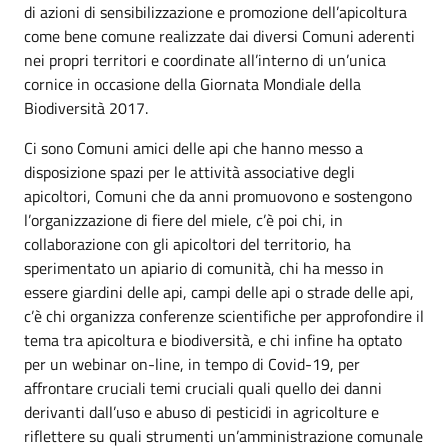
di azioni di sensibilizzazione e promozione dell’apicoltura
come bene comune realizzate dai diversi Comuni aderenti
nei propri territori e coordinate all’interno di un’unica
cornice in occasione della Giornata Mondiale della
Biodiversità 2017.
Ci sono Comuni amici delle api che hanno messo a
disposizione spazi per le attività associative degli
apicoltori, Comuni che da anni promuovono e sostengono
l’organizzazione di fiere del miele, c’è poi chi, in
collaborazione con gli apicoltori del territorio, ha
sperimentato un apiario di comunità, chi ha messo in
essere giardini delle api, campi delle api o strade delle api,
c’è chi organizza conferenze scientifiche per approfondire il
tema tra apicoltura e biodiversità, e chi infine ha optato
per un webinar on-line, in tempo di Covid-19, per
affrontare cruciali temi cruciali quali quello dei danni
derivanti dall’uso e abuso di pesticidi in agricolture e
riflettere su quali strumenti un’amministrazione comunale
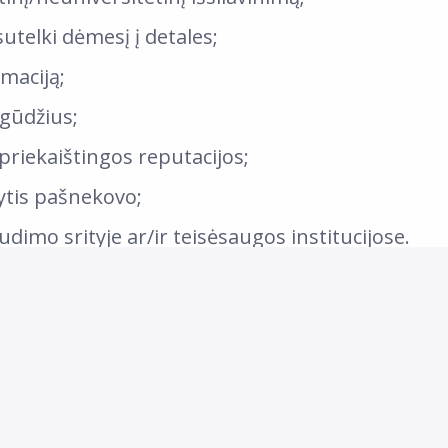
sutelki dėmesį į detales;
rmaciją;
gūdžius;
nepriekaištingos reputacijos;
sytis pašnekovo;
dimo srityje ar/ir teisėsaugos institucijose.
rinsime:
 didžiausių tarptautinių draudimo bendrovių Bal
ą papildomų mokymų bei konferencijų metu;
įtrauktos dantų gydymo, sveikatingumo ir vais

────────────────

▸ **TASK STATEMENT**:
Find the lines in the entries above where "messo" occurs, and copy each of them.

▸ **COMPLETED TASK**:
Ci sono Comuni amici delle api che hanno messo a
sperimentato un apiario di comunità, chi ha messo in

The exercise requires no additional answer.